Each person who suffers from OCD describes slightly different problems. In general, people with OCD experience obsessions. These are thoughts, pictures or impulses which are usually unpleasant and come into mind when we don’t want them. Many things can trigger these obsessions, and they usually leave the person feeling very anxious, uncomfortable or frightened. The compulsion is the behaviour performed in order to ‘put right’ the obsession. Sometimes the behaviour performed is quite irrational (and the OCD sufferer recognises this) such as counting up in sevens for seven minutes. Sometimes the behaviour is more closely related to the obsessional thought, such as washing hands many times to avoid thoughts of contamination. Most people with OCD know that their compulsions are unreasonable or over the top but they feel unable to control their thoughts or change their behaviour. Many people experience obsessions and compulsions and are able to live with this without problems. People may think about seeking help when their lives are becoming disrupted by these unwanted thoughts and actions.

Signs and symptoms of OCD

Most people who have OCD find that there is a patter in their thoughts, feelings and actions. They feel anxiety or discomfort at having the obsession and relief once they have carried out the compulsive act. This becomes a vicious cycle which strengthens itself and becomes more likely to happen again. In addition to this the person who experiences OCD will often feel guilty and that they must be a terrible person to have such thoughts. This in turn makes the thoughts more likely to return because they are given such negative importance in the person’s mind.

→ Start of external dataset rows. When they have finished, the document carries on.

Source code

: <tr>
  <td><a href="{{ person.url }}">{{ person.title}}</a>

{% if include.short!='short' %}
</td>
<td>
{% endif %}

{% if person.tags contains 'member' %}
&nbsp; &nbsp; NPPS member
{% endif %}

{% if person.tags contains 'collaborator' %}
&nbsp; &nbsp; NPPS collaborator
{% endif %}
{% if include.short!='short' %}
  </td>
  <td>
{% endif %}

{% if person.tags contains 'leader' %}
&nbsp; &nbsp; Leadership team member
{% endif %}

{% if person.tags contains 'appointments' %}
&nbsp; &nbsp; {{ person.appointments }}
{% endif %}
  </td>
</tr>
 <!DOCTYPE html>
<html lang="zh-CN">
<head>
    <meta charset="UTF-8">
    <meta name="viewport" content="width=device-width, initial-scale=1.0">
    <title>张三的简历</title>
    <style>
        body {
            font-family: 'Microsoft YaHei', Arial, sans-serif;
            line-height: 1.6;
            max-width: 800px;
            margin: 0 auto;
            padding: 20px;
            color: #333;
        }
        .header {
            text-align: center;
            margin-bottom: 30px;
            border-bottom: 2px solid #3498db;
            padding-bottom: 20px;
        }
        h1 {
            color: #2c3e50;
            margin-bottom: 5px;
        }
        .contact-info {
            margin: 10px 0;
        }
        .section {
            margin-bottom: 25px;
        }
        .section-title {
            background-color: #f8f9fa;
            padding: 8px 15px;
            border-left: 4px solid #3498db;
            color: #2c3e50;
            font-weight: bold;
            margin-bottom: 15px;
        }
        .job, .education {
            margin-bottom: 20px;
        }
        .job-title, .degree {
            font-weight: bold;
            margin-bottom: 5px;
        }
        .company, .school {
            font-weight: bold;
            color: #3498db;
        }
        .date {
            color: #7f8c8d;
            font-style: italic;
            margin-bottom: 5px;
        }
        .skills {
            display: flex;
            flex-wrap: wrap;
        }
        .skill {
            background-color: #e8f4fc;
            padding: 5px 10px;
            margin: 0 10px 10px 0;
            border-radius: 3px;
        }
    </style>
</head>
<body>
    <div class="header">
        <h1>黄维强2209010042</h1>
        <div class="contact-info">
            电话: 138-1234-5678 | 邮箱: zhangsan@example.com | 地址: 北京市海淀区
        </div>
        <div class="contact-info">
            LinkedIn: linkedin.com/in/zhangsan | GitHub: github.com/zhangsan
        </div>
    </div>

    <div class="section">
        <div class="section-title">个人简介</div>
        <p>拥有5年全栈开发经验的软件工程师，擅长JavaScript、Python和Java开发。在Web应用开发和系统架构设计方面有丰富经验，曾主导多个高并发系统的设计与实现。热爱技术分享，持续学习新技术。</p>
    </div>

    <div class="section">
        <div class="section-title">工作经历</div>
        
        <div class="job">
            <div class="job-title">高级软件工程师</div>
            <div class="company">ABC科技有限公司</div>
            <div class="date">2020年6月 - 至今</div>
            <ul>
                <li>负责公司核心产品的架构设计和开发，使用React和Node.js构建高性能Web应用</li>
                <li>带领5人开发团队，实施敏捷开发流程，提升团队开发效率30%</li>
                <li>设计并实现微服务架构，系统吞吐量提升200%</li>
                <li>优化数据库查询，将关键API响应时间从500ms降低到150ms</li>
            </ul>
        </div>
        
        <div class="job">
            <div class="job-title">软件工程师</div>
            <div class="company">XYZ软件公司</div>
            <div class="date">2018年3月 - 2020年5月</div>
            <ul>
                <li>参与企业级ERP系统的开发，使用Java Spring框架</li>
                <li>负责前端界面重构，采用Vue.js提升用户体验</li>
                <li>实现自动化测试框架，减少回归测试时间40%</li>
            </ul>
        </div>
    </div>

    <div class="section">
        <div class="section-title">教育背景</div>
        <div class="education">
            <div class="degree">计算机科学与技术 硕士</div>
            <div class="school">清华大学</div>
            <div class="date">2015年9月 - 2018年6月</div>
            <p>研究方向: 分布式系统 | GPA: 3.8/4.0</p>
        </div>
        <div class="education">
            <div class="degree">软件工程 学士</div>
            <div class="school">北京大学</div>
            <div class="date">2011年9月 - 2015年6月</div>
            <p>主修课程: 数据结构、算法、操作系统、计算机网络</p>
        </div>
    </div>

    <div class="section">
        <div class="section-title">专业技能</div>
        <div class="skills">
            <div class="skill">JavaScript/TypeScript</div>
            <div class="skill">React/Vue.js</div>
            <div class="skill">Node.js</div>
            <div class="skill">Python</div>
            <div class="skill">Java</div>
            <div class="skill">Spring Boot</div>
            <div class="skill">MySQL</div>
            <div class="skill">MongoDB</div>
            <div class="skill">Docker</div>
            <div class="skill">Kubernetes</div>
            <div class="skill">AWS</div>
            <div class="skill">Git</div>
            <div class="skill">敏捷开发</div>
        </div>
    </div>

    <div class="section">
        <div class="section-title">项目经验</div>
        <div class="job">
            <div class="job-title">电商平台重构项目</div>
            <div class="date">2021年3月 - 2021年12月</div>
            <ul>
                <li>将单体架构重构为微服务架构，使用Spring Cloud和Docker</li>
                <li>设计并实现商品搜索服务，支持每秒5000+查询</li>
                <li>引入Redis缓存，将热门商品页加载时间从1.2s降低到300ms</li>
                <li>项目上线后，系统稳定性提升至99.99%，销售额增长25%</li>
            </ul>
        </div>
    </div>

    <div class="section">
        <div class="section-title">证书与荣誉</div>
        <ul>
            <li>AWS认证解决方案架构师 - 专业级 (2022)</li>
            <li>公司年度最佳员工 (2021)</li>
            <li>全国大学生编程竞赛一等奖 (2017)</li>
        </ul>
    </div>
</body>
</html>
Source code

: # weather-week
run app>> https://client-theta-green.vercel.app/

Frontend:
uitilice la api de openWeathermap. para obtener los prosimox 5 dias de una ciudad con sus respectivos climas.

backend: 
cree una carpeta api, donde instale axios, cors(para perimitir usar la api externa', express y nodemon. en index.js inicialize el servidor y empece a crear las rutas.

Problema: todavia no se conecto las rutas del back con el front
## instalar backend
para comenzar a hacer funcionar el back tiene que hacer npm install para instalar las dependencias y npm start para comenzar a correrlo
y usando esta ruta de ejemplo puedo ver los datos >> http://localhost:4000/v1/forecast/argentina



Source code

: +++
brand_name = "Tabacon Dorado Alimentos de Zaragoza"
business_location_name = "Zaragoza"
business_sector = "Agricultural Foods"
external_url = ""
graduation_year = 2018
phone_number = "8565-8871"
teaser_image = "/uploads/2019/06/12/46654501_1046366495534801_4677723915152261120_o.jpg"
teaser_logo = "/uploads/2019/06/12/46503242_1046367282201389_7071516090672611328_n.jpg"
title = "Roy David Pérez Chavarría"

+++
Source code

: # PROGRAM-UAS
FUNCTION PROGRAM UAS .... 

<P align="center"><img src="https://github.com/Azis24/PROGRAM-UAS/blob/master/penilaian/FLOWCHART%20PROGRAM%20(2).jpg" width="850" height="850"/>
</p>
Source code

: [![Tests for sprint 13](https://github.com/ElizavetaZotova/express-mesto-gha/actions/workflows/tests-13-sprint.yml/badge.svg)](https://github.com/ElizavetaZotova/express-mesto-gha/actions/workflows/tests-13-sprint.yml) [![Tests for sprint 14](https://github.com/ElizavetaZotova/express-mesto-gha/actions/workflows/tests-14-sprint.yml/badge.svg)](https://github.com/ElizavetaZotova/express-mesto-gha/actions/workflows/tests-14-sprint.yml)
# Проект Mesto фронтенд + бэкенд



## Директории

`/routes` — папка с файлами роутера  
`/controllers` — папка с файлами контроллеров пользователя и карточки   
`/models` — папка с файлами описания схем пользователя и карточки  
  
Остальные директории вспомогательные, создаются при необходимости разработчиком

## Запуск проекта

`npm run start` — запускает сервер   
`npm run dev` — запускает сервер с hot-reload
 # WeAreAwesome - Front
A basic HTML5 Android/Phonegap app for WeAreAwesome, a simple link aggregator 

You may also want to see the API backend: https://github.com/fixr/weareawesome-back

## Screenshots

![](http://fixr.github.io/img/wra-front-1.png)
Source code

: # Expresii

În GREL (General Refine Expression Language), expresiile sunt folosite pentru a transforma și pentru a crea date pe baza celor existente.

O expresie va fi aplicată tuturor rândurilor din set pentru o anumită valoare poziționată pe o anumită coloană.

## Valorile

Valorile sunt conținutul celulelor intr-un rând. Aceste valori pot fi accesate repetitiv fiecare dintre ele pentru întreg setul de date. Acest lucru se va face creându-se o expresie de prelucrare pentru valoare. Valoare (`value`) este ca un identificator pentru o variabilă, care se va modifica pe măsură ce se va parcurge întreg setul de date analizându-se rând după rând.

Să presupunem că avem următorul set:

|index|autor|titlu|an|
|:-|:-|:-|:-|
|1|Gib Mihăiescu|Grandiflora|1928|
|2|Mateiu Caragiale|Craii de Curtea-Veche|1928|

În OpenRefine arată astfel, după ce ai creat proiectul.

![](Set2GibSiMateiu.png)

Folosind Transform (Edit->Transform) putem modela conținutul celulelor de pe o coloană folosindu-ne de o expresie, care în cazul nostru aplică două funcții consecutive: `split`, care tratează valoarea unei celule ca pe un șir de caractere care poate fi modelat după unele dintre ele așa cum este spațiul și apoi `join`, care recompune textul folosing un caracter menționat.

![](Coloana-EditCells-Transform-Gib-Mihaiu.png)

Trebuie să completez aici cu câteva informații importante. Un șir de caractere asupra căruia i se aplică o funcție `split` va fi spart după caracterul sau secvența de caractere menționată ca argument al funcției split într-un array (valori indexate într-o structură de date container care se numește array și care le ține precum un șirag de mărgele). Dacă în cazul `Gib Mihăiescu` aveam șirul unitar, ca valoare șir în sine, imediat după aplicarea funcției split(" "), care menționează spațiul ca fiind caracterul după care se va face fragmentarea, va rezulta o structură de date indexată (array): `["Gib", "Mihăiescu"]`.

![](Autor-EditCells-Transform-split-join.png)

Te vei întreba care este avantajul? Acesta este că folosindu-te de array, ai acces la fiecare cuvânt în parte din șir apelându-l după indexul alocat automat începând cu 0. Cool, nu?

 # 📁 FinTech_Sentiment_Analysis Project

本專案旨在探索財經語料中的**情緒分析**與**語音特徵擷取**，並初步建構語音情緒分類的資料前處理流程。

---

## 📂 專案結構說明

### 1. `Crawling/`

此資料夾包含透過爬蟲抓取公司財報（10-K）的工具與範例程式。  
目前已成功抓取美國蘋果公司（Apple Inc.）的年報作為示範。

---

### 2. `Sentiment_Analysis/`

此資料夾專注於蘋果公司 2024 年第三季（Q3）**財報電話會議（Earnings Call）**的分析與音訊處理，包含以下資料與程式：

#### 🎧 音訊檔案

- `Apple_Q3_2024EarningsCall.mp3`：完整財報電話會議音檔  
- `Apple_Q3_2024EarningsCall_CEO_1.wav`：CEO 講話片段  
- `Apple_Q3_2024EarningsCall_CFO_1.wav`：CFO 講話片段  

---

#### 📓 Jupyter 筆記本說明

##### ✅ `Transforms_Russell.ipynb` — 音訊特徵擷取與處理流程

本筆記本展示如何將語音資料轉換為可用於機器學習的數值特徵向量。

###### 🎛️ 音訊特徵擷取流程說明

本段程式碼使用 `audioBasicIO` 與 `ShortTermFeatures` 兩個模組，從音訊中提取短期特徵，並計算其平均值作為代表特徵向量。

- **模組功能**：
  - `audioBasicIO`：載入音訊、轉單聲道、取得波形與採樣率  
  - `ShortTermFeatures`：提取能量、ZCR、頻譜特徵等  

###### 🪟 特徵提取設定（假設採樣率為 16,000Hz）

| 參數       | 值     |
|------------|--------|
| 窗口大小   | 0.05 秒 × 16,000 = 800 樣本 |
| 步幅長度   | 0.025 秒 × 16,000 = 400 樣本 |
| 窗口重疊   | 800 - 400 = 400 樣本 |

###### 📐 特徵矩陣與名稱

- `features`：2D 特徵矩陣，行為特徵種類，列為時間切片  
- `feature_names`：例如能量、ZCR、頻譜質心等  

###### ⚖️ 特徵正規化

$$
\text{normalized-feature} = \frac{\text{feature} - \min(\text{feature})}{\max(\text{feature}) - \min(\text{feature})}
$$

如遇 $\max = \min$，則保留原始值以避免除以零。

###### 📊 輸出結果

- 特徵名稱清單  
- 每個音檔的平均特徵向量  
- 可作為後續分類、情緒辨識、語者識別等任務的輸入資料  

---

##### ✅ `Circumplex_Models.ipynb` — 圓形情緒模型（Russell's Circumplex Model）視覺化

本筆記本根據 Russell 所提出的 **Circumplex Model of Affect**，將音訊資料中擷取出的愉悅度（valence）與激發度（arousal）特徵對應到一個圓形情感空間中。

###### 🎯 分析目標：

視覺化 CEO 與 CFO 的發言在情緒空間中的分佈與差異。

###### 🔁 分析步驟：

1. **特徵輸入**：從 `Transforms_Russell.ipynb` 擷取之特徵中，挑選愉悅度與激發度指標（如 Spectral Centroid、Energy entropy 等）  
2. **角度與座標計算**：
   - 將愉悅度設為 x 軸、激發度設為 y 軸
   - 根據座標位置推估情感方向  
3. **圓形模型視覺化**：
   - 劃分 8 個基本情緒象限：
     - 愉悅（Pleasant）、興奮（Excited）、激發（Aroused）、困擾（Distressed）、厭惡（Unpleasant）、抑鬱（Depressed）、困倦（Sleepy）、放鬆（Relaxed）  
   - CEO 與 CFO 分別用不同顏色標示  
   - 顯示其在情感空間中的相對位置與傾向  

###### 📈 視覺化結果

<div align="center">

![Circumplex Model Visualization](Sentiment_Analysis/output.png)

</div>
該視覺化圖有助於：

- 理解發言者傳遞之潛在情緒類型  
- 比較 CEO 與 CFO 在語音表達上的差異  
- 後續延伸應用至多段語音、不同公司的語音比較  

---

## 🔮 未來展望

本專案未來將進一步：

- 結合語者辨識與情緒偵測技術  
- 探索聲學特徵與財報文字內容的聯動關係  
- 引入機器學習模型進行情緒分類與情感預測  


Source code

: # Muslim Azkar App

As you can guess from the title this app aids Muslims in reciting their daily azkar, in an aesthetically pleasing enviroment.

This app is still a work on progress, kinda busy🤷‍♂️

  • Thoughts or images about being contaminated by dangerous substances e.g. germs, dirt, AIDS.


  • Thoughts or images about serious harmful events that will occur because of your carelessness e.g. a gas explosion in the house because the cooker is left on or that you may have knocked someone over in your car. 

  • Thoughts or images that suggest you will harm others, especially those you care for and would never want to harm e.g. that you may hurt your own child, that you may be unfaithful to your partner.


  • Images come into your mind of your loved ones dead.


  • Things in your life are not in the correct order or not symmetrical enough or in the right place e.g. ornaments are out of alignment and you feel distressed by this.


  • Blasphemous or unpleasant thoughts/images and doubts about your faith


  • Check body for signs of contamination.


  • Wash/disinfect frequently.


  • Avoid going to places or touching objects that you fear may contaminate you.


  • Check feared situations/ appliances or journey route many times.

  • Avoid being the last person to leave the house.


  • Avoid responsibility.


  • Seek reassurance regularly from another person that everything is alright.


  • Avoid situations which you feel put you at risk of harming, e.g. hide kitchen knives.

  • Think something to yourself to ‘put right’ the frightening thoughts – neutralizing thoughts.

  • Carry out some task that will neutralize the thought, e.g. counting or saying a special word.

  • Seek reassurance from others.

  • You put things right or make them symmetrical many times until they ‘feel’ right.

  • You avoid contact with things that make you feel like this.


  • You pray, seek forgiveness frequently.


  • Consult religious leader/seek reassurance.